A Tale of Two Mountains
Back in 1958, when I was fit enough to climb to the top of an Egyptian pyramid, I traveled with a group of biblical scholars to visit the ancient sites of the Middle East. A highlight of the trip was our sojourn at Mt. Sinai, where Moses is reputed to have received the Ten Commandments. We stayed at the 4th century monastery of St. Catherine and the next day climbed to Sinai’s summit. Frankly, due to the shallowness of my faith at that young age, I felt nothing of the awe I should have felt where the Bible says thunder, lightning and trumpet blasts once signaled God’s descent before a bedazzled Moses. Nevertheless, the view was impressive.
Had I been Jewish I probably would have been more sensitive to the holiness of the place, because God’s descent upon Mt. Sinai remains the literal and spiritual high point of Jewish history. For by there bestowing upon Israel the Ten Commandments, God challenged us all to advance beyond the way we are toward the way we ought to be. No longer were we to behave toward each other like predators. Henceforth we were expected to be reverent human beings – reverent about who and what we are and about our origin out of a God who is so much more than an idol of our own making; reverent toward our parents, reverent toward the lives, relations and property of other people; reverent regarding truth. In other words we were summoned to become moral beings, conscious of our responsibility for the whole of God’s creation.
Everything in the Old Testament either builds up to that moment of moral challenge on Mt. Sinai or describes the consequences of our failure to live up to it, to wit: the misery that comes of greed, war, tyranny, deceit and our blind fascination with things and potentates that are beneath our dignity to adore. I think if I had had something of this Jewish appreciation of Mt. Sinai on that day I reached its summit, I might have fallen to my knees instead of vacantly wandered about taking in the view.
For us Christians, of course, Mt. Sinai remains as pivotal as it is for Judaism, a watershed moment in the maturation of the human race.
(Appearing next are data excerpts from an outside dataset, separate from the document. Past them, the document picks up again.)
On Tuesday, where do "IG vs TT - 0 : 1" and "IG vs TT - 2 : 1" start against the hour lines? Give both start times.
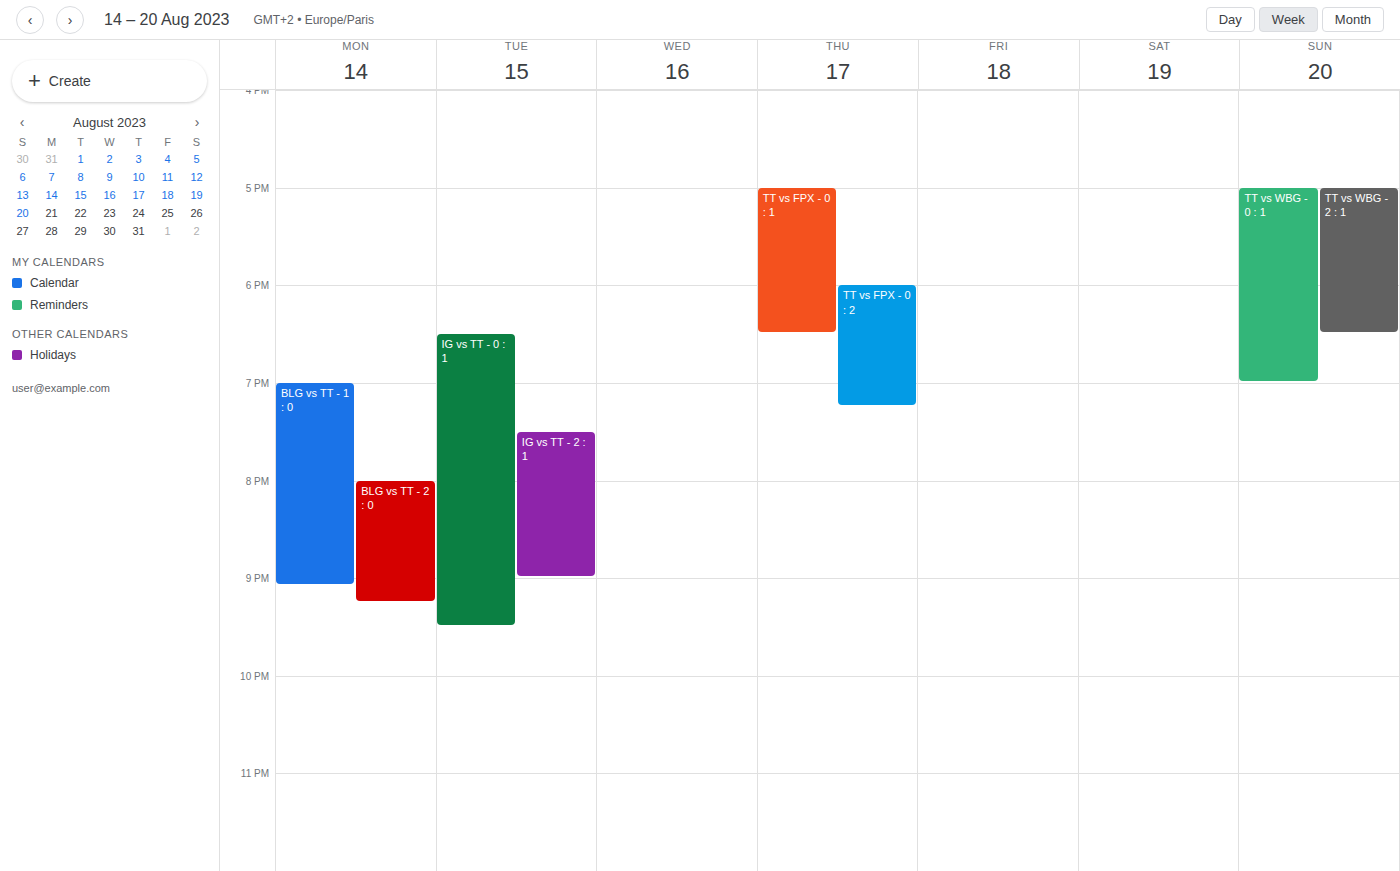
"IG vs TT - 0 : 1": 6:30 PM, halfway between the 6 PM and 7 PM lines. "IG vs TT - 2 : 1": 7:30 PM, halfway between the 7 PM and 8 PM lines.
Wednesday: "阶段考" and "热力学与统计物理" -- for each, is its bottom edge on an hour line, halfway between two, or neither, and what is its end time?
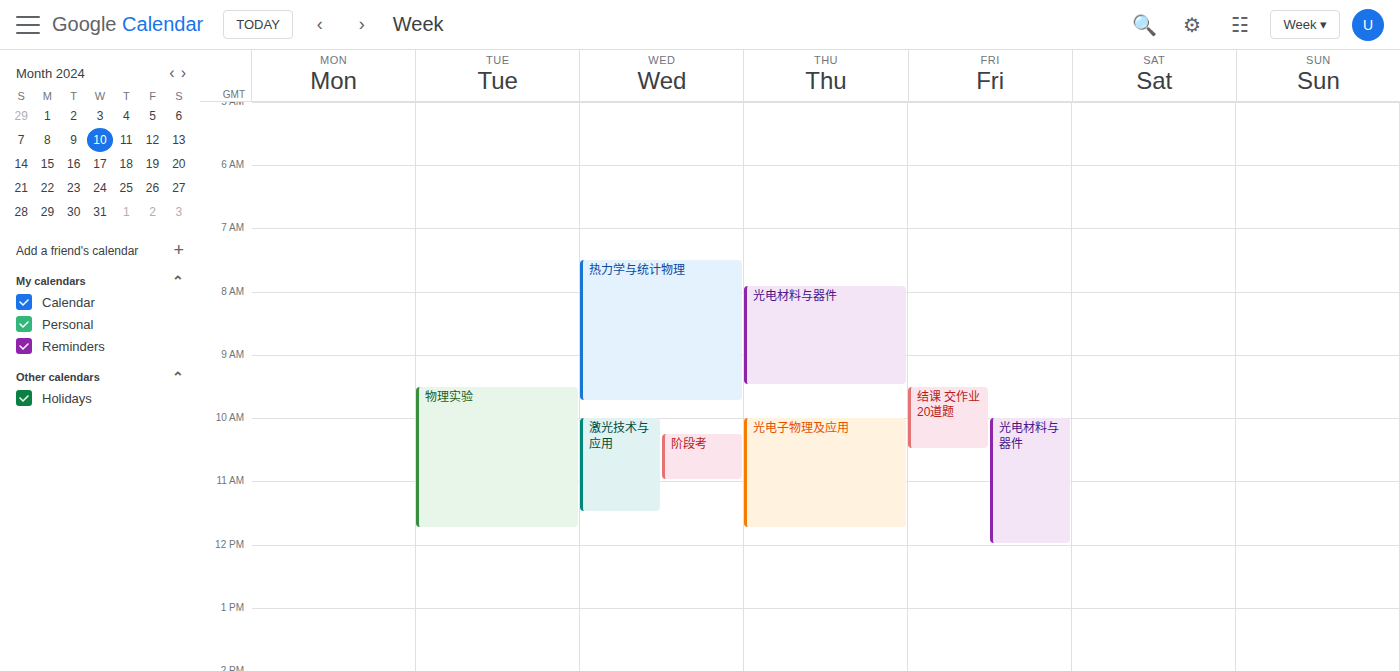
"阶段考": 11:00, exactly on the 11:00 line. "热力学与统计物理": 09:45, neither: three quarters of the way from the 09:00 line to the 10:00 line.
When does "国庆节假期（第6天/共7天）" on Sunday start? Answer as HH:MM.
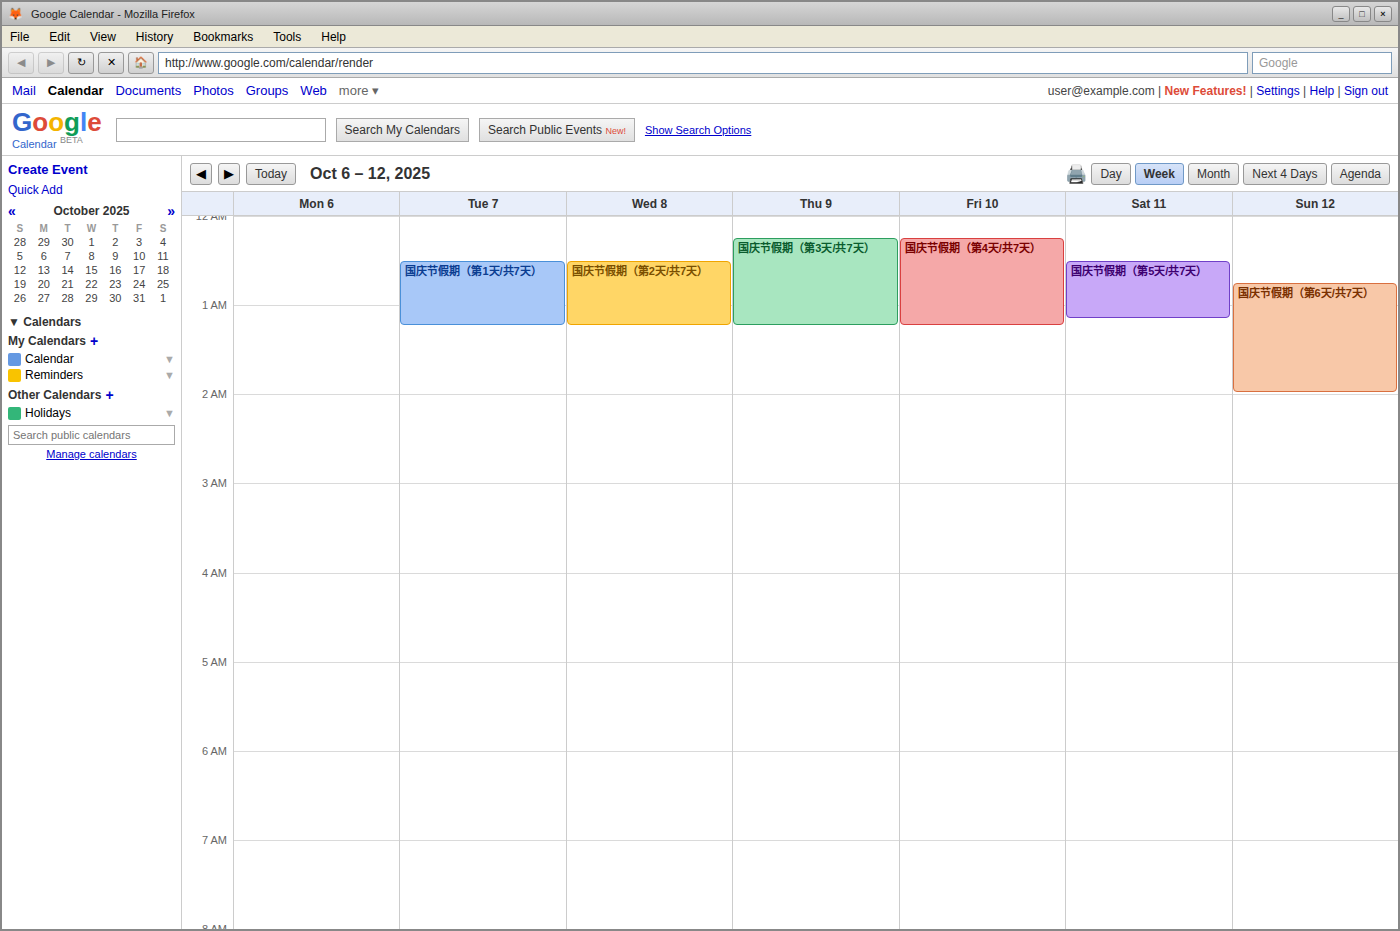
00:45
But we are also heirs to what happened upon another mountain, the Mount of the Beatitudes. Matthew’s Gospel sees in Jesus a new Moses, bearing all the characteristics of his predecessor – including the ascent of a new Sinai where he shifts the Law of Moses into higher gear, deepening its demands, challenging us not to be simply just to one another but as mutually merciful as our heavenly Father is merciful.
And the wonderful thing about our Christian Sinai is – no Law inscribed in stone was delivered to us by a God too bedazzling to be looked upon! No! This time we were presented with God’s Law made flesh in the person of Christ! No longer did we have to read about how we ought to be. Now in Christ we could observe how we ought to be – contemplate God’s own life style made manifest in the words, the behavior, the graciousness of Jesus. Nor was that the end of it, for having perpetuated himself among us in the bread and wine of the Eucharist, Christ has made God’s life style something we may actually assimilate, imbibe. All of which seems to fulfill Moses’ own sense of how God’s Law might one day penetrate to our very core – when he said: This command which I enjoin on you is not somewhere up in the sky, that you should say, “Who will go up to get it for us, that we may carry it out?” Nor is it across the sea, that you should say, “Who will cross the sea to get it for us, that we may carry it out?” No, it is something very near to you, already in your mouths and in your hearts; you have only to carry it out.